Efficient BibTeX

August 16, 2008

The setup I describe here consists of a single monolithic BibTeX database which will be used to hold all references. GNU Emacs can be used in conjunction with various web-based utilities to efficiently capture, tag, and format BibTeX entries. Finally, BibTool can be used when authoring papers to automatically extract the required entries from the primary database.

Capturing References

Emacs has a mode for editing BibTeX files that can make creating new entries very easy. Each entry type has a corresponding keybinding for inserting a “skeleton” entry of that type, complete with all required and optional fields. These commands all begin with C-c C-e (a prefix in Emacs parlance). The most common is probably C-c C-e C-a where the final C-a is for article. Other common entry insertion commands are C-c C-e C-t for technical reports (I use this for working papers) and C-c C-e b for books.

When the point is on an entry, pressing C-j moves to the next field. When you are finished editing the fields, pressing C-c C-c checks the entry, cleans up the unused fields, and automatically generates the reference key if it doesn’t already exist. Finally, C-c C-q formats the entry nicely.

It is possible to customize both the algorithm used to generate keys as well as how C-c C-q formats the entry. I use an algorithm that in most cases generates a unique key that is still readable. It generates keys of the form authorYYtitle where author is the last name of the first author, YY is the year of publication (omitting the century), and title is the first word of the title (omitting words like the, an, and, etc.). As for formatting, I choose to have the fields aligned at the equals sign. I use the following in my ~/.emacs file to accomplish this:

(setq bibtex-align-at-equal-sign t
      bibtex-autokey-name-year-separator ""
      bibtex-autokey-year-title-separator ""
      bibtex-autokey-titleword-first-ignore '("the" "a" "if" "and" "an")
      bibtex-autokey-titleword-length 30
      bibtex-autokey-titlewords 1)

It can also be useful to create a bookmark to your primary BibTeX database. To do so, open the file and press C-x r m and type the name of a tag such as bib. In the future you can open the file quickly by pressing C-x r b and typing bib (or using tab-completion, just b TAB).

### PROVIDED DATA
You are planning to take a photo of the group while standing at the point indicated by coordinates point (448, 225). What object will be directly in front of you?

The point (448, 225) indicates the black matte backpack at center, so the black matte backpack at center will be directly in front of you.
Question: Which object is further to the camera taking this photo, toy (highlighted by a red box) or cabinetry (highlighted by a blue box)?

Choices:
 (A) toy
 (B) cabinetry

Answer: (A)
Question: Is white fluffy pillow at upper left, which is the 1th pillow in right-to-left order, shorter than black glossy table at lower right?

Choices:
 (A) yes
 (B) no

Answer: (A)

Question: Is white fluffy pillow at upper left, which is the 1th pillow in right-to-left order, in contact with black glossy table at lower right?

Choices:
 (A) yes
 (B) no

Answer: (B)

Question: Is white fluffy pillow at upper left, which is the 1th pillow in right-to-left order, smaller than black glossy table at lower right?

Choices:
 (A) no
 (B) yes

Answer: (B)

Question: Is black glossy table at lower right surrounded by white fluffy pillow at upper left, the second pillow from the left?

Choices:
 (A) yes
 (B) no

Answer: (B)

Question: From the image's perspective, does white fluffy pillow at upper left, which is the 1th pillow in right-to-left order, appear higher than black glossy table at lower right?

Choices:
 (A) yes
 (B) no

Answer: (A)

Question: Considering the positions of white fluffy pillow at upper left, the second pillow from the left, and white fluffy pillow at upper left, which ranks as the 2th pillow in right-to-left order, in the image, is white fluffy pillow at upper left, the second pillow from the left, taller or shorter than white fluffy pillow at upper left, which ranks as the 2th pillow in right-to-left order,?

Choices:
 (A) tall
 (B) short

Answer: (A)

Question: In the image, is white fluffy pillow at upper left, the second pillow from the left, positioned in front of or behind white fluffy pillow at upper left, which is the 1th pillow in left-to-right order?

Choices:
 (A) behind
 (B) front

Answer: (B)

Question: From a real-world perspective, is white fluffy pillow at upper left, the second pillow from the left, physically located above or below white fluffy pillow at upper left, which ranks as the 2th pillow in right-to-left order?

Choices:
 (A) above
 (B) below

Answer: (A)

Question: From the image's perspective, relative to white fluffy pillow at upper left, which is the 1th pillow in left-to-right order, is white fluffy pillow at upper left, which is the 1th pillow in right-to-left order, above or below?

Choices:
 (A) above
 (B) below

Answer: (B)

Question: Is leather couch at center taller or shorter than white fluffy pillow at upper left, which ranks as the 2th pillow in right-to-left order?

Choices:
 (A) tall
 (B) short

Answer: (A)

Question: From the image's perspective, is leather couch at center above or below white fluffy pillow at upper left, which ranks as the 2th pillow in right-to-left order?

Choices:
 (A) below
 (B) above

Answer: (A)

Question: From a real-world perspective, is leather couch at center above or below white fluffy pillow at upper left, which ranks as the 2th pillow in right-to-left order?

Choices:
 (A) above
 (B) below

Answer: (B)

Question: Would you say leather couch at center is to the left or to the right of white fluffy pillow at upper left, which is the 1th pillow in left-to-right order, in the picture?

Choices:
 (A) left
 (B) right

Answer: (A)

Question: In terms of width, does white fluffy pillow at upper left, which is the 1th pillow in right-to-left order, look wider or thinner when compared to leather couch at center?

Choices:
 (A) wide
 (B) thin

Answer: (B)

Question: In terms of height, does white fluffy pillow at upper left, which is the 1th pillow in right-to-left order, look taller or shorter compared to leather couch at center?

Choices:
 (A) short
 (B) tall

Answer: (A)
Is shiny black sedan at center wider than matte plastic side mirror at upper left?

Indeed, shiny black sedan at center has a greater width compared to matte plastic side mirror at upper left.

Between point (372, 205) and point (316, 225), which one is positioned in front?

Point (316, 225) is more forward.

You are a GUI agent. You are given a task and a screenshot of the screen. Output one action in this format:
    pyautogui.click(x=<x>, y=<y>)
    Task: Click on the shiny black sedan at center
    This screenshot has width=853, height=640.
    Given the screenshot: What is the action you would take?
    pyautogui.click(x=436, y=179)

### GIVEN TASK
Continue the article on efficient BibTeX, starting after its final sentence about opening the bookmarked file. The material has no connection to the article on efficient BibTeX.

### THE RESPONSE
Several web-based tools such as Google Scholar and JSTOR, can configured to export BibTeX entries for papers. In Google Scholar’s preferences one can choose to display a BibTeX export link. JSTOR now provides this option as well without any configuration. However, once you become accustomed to your workflow, it is very fast to open your BibTeX database and either fill in the fields manually or copy and paste from a website.

Automated Entry Extraction

BibTeX files for specific LaTeX documents can be created using BibTool which can automatically extract the required entries from a master BibTeX database. After running LaTeX an .aux file is created which contains the keys of BibTeX entries cited in the paper. If paper.tex is the name of the LaTeX document and /path/to/research.bib is the path of the master BibTeX database, then a paper.bib file can be created as follows:

% latex paper.tex
% bibtool -i /path/to/research.bib -x paper.aux > paper.bib

The above command can be placed in a Makefile to automate the process. This setup removes the need to copy and paste BibTeX entries and ensures that only the necessary references are included.

BibTool is also useful for “normalizing” databases, rewriting the keys according to certain rules such as the ones described above. My ~/.bibtoolrsc file looks like this:

ignored.word = "on"
ignored.word = "the"
ignored.word = "a"
ignored.word = "an"
ignored.word = "if"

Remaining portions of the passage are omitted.